These Broken Stars Page 97
“Traumatized.” She’s nervous, but there’s a hint of laughter in her voice. I drink it up. “I can do that.”
I start to move toward the sounds of cracking underbrush and dead leaves, but she stays still and tugs on my hand to pull me back.
“Tarver,” she whispers, her eyes on my face. “There’ll be cameras all the time. More questions. Everyone will want to hear your story. Your life will be different, no matter how far from Corinth we go.”
A flashlight flickers through the trees, broken and jagged as it shines past the trunks. The light glances off her face, illuminating her eyes for a brief, brilliant moment.
I step closer. “I don’t care.”
“My father will try to—” She swallows, then lifts her chin, mouth firming to a straight, determined line. “No. I’ll figure out a way to handle him.”
I can’t help but grin down at her, this steely assurance, my Lilac through and through. “I’d pay to see that showdown.”
She smiles, lightning quick, then squeezes my hand harder, holding on like she’s afraid someone will come and pull us apart. “You’ll face it all with me?”
The world narrows, the sounds of the oncoming search party fading, the lights blurring around us until it’s just her and me, our breath condensing and mingling in the cold air. She’s stolen my voice, this girl in my arms, and for a moment I can’t answer. I have to gather my wits, try to remember how to breathe.
“Always.”
Her smile is like the sun coming out. “Then you ought to kiss me while you can, Major Merendsen. It may be a while before your next opportunity.”
Her cheekbones are still shadowed, her face still showing the signs of her weakness, but her eyes are bright too, her cheeks flushed with life once more. Her fingers curl around handfuls of my sleeves, as though she can’t wait to pull me in.
I thought I’d never get to touch my Lilac again. Even when she came back, I thought I’d lost her forever.
I break away from her a heartbeat before the rescue parties burst into the clearing. I’m almost tempted to tell them to come back later.
“Why did you blow up the station, Major?”
“I could see the ships in orbit. I was hoping somebody would notice it.

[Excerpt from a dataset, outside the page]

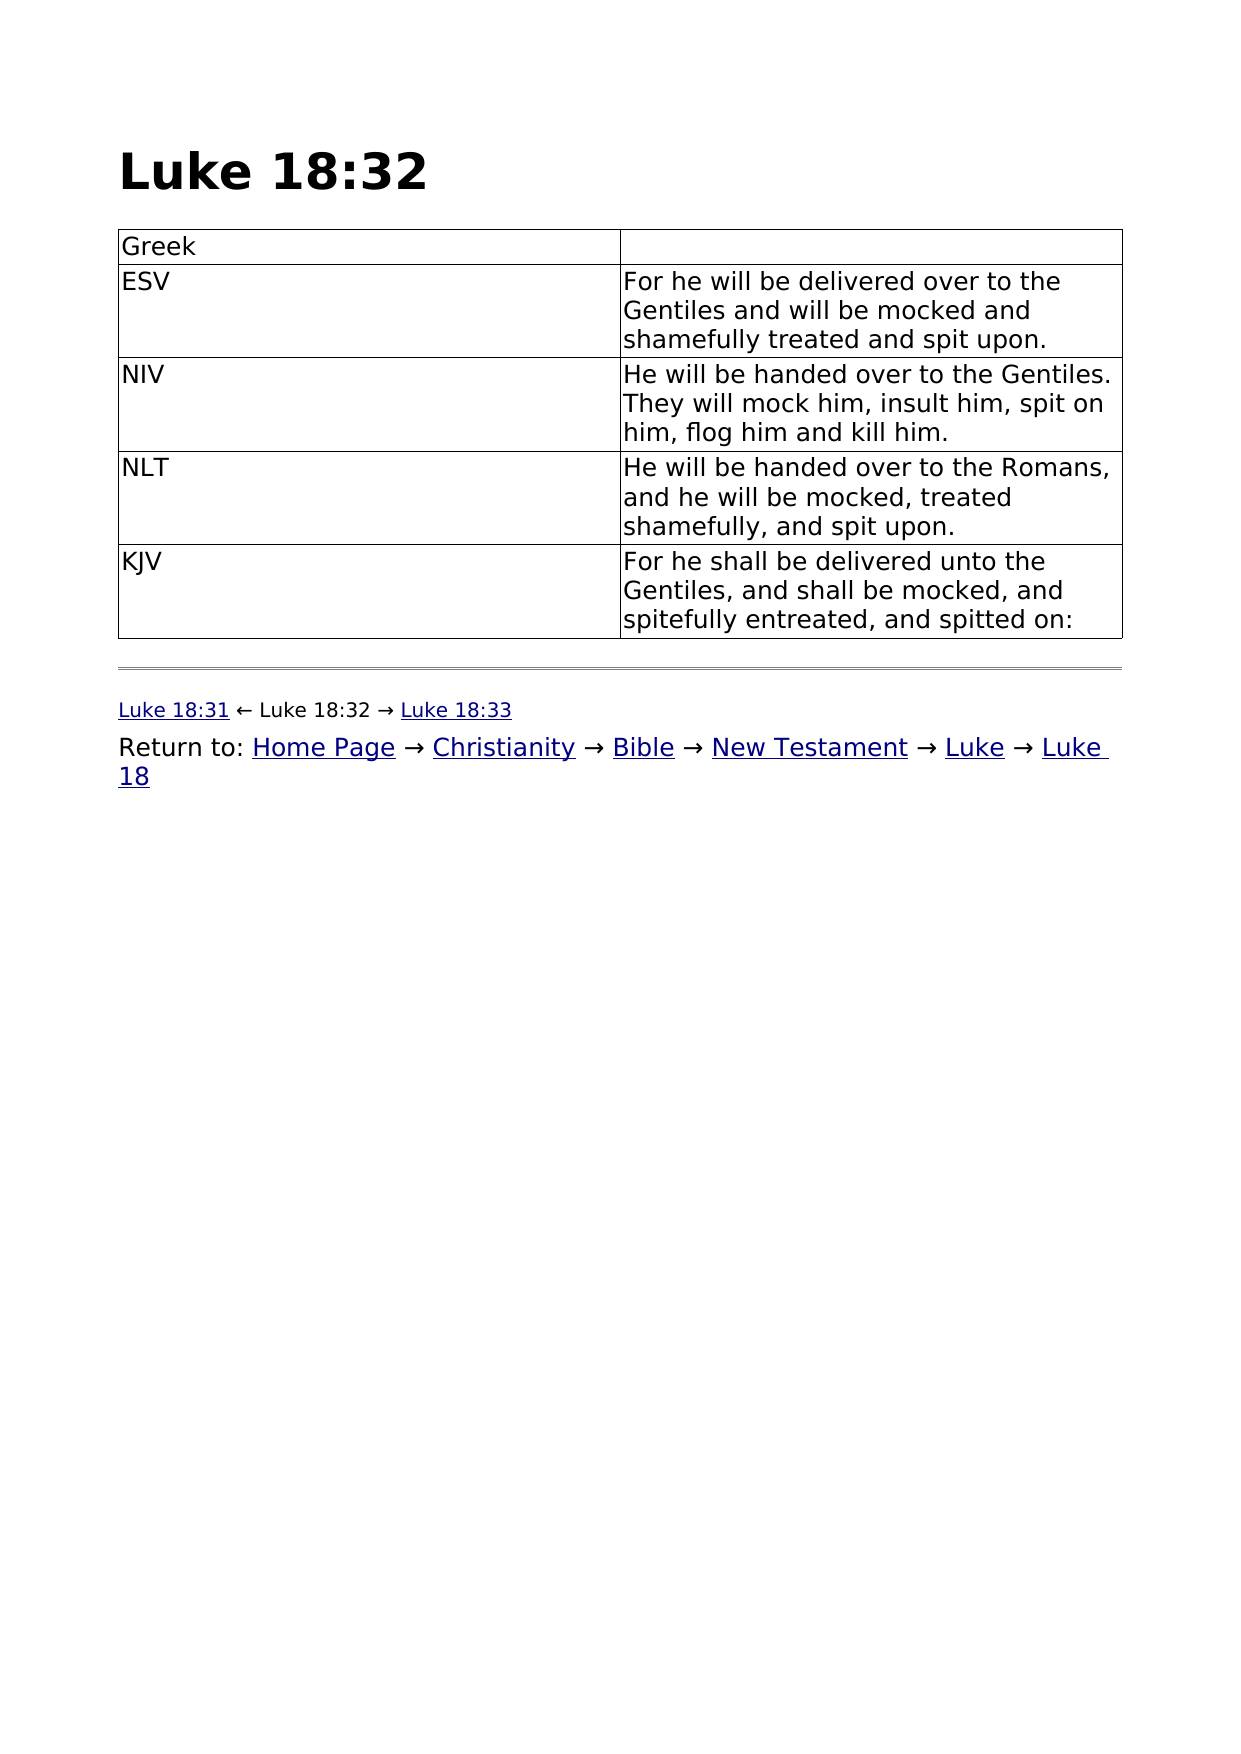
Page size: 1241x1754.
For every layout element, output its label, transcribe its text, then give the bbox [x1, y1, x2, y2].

I didn’t want to miss this little get-together.”
“The damage was significant.”
“Well, it didn’t seem like anyone really needed the place anymore.”
“That wasn’t your decision to make.”
FORTY-ONE
LILAC
THE SHIP THAT FIRST PICKED UP MY SIGNAL was a research vessel on its way to A243-Delta. The researchers didn’t have any luck deciphering the static, but cleaned it up the best they could and bounced it back toward the rest of the galaxy. Then it reached a larger transport, a few days later, and then on to a junk heap of fringe theorists trying to discover structure in the background static of the universe. They were the first to clean up the signal enough to know there was a woman on it, asking for help. In the end it took dozens of ships, picking up the fragments that reached them, piecing them together.
The ship that collected us was one of my father’s vessels, an advance team scrambled to get here before the image in the signal was clear enough for them to know who I was. They confirmed what we already suspected—we are the only survivors from the Icarus. Imagining fifty thousand people dead is impossible—and so instead I see Anna’s face, and Swann’s, and the face of the weary man in the shabby top hat who only wanted to pass a message to my father. I only have so much room for grief.
Four days after our rescue, still in orbit around the planet, another of my father’s ships catches up to us. Tarver and I are bundled into separate rooms, and I don’t see him again.
My meals are monitored. Someone stays at my side at all hours of the day, even when I sleep. My questions about Tarver are met with polite evasions. He’s in the best possible hands. You’ll see him shortly. He’s doing just fine.
Your father will be here soon. Why don’t you wait and ask him?
Their attempts to question me are met with floods of tears. I have my part to play as surely as Tarver does, and I do it well. Tears don’t forestall the doctors, though, and I’m stripped down and inspected. They draw some of my blood, take a lock of my hair, scrape under my fingernails. I’m connected to machines by electrodes at my temples, on my chest. They attach clamps to my fingertips and watch some readout I can’t see, staring wide-eyed, faces lit by the pale green glow of the monitors as they crowd around them.
And then I’m ushered back into the exam room, where a new round of doctors takes more blood, more hair. They check their results again and again. They’re leading me back to the room with the monitors and the electrodes when the doors suddenly burst open.
“What is the meaning of this?” A voice like steel cuts through the hum of the machines.
The doctor grasping my arm drops it like she’s been burned. Unsupported, my legs wobble and I drop to the floor. She and the others back away, leaving me blinking in the light.
“Sir,” one of them starts, “we were only following orders—”
“Shut it down,” the voice says, and the doctors scramble to obey. I know that voice well, after all, and no one hears it give an order without complying immediately. From somewhere, someone gives me a navy-blue dressing gown, a welcome change from the paper-thin hospital gown they had me in.